◆ PROBLEM DESCRIPTION ◆
Reproduce word for word the passage in the text below on Creditors' Voluntary Liquidation that begins with the words "Initial Consultation" and ends with "approve the decision.".

◆ TEXT UNDER STUDY ◆
-*-*-

A Creditors' Voluntary Liquidation (CVL) is a formal insolvency procedure used to close down an insolvent limited company that cannot pay its debts. Initiated voluntarily by the company's directors, a CVL provides a controlled exit. A licensed Insolvency Practitioner is appointed as liquidator to realise company assets and distribute funds to creditors in order of priority.

What is a Creditors' Voluntary Liquidation?

A Creditors' Voluntary Liquidation is a formal legal process that allows directors to close an insolvent company in an orderly and controlled manner. When your company cannot pay its debts and has no realistic prospect of recovery, a CVL provides a responsible way to cease trading whilst ensuring creditors are treated fairly and directors fulfil their legal obligations. 

The process is initiated voluntarily by the company's directors, rather than being forced by creditors through court action. By choosing a CVL, directors demonstrate they are taking appropriate action to address the company's financial difficulties, which can help protect them from allegations of wrongful trading. 

A licensed Insolvency Practitioner oversees the entire CVL process, acting as liquidator to realise the company's assets, distribute funds to creditors in accordance with legal priorities, and formally dissolve the company. This ensures the liquidation is conducted transparently and in line with insolvency legislation.

When should you consider a Creditors' Voluntary Liquidation?

  • Your company is insolvent and cannot pay debts as they fall due
  • There is no realistic prospect of trading back to profitability
  • Creditors are threatening legal action or winding-up petitions
  • You want to avoid compulsory liquidation being forced upon you
  • The company has no valuable assets worth preserving through administration
  • Directors wish to close the business responsibly and protect themselves from personal liability
  • Continuing to trade would constitute wrongful trading
  • The stress of managing an insolvent company is affecting your wellbeing
  • Alternative rescue options such as administration or CVA are not viable

How the Process Works

Initial Consultation

Meet with a licensed Insolvency Practitioner to review your company's financial position and confirm that CVL is the most appropriate option for your circumstances.

Directors' resolution

The company's directors pass a resolution to place the company into liquidation and hold a meeting of shareholders to approve the decision.

Creditors' meeting

A meeting of creditors is convened where they can vote on the appointment of the liquidator and establish a liquidation committee if required.

Asset realisation

The appointed liquidator takes control of the company's assets, realises them for the best possible value, and pursues any outstanding debts owed to the company.

Distribution to creditors

Funds recovered are distributed to creditors according to the statutory order of priority, with secured creditors paid first, followed by preferential and then unsecured creditors.

Company dissolution

Once the liquidator has completed their duties, they file final reports with Companies House and the company is formally dissolved, ceasing to exist as a legal entity.

-*-*-

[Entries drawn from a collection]
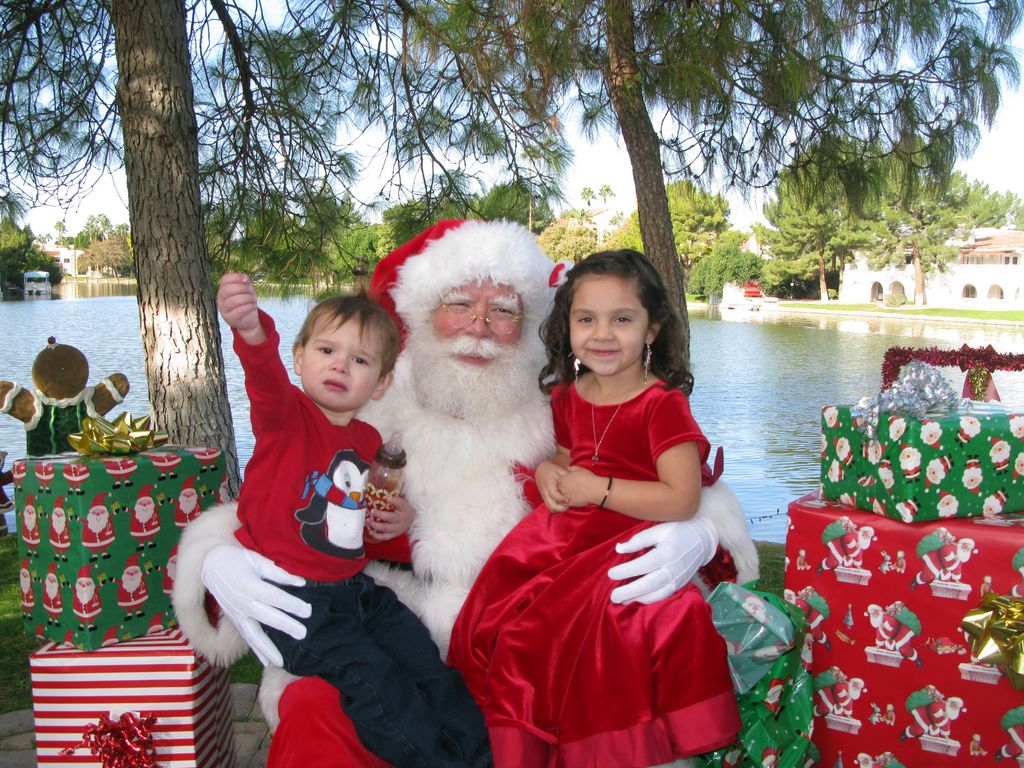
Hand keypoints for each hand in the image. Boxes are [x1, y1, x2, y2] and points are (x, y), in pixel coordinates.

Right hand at [201, 543, 311, 666]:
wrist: (210, 565)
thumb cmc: (237, 560)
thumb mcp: (257, 560)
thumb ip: (279, 573)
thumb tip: (301, 582)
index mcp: (250, 585)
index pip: (274, 597)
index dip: (291, 604)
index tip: (308, 611)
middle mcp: (243, 602)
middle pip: (267, 616)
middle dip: (285, 626)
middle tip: (302, 634)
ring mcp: (237, 613)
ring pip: (253, 634)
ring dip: (267, 648)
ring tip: (281, 662)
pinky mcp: (234, 620)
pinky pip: (246, 638)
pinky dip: (256, 651)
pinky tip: (267, 663)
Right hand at [217, 273, 260, 336]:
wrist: (248, 320)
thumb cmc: (246, 302)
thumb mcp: (247, 289)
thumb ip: (244, 281)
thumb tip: (244, 278)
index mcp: (223, 289)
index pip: (224, 279)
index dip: (235, 277)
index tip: (246, 280)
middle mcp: (221, 299)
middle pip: (227, 290)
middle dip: (242, 288)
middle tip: (251, 291)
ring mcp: (224, 309)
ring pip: (233, 301)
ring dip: (247, 298)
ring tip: (253, 299)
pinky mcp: (230, 318)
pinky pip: (239, 311)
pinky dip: (248, 307)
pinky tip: (252, 306)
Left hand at [366, 494, 414, 540]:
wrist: (411, 522)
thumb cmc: (402, 510)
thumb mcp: (402, 503)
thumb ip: (393, 498)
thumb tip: (379, 490)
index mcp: (404, 509)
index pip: (401, 504)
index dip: (394, 501)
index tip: (387, 498)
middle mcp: (400, 519)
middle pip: (391, 518)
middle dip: (380, 515)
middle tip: (372, 511)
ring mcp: (396, 528)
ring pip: (385, 528)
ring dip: (374, 525)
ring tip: (368, 520)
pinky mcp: (392, 535)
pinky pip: (383, 537)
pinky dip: (375, 535)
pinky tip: (370, 531)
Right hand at [536, 460, 569, 511]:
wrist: (541, 471)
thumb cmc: (552, 470)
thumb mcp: (559, 470)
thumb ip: (567, 476)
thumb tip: (576, 480)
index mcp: (548, 484)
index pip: (553, 494)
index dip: (561, 499)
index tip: (568, 500)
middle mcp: (545, 492)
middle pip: (551, 505)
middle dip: (561, 508)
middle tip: (570, 505)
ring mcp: (544, 497)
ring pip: (551, 508)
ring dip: (559, 510)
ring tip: (568, 506)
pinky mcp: (545, 499)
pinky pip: (550, 507)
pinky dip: (557, 509)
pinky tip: (564, 505)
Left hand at [556, 466, 600, 507]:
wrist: (595, 489)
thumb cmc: (589, 478)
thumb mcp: (580, 469)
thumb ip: (572, 468)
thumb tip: (567, 468)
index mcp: (563, 478)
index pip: (558, 481)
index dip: (564, 482)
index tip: (569, 484)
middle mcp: (562, 487)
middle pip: (558, 489)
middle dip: (563, 490)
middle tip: (571, 490)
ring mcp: (564, 495)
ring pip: (560, 497)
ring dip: (564, 497)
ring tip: (573, 496)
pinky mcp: (568, 503)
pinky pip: (564, 504)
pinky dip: (567, 504)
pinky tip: (574, 501)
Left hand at [607, 517, 717, 604]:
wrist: (703, 540)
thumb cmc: (678, 531)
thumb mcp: (659, 529)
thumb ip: (639, 540)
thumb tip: (619, 549)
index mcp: (666, 553)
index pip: (642, 565)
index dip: (626, 571)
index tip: (610, 574)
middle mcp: (673, 569)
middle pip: (649, 584)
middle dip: (630, 591)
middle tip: (613, 596)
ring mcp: (678, 579)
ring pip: (657, 594)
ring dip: (639, 599)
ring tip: (623, 601)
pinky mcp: (680, 585)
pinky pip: (664, 596)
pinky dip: (650, 600)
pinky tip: (638, 600)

-*-*-

◆ WRITTEN SOLUTION ◆
Initial Consultation

Meet with a licensed Insolvency Practitioner to review your company's financial position and confirm that CVL is the most appropriate option for your circumstances.

Directors' resolution

The company's directors pass a resolution to place the company into liquidation and hold a meeting of shareholders to approve the decision.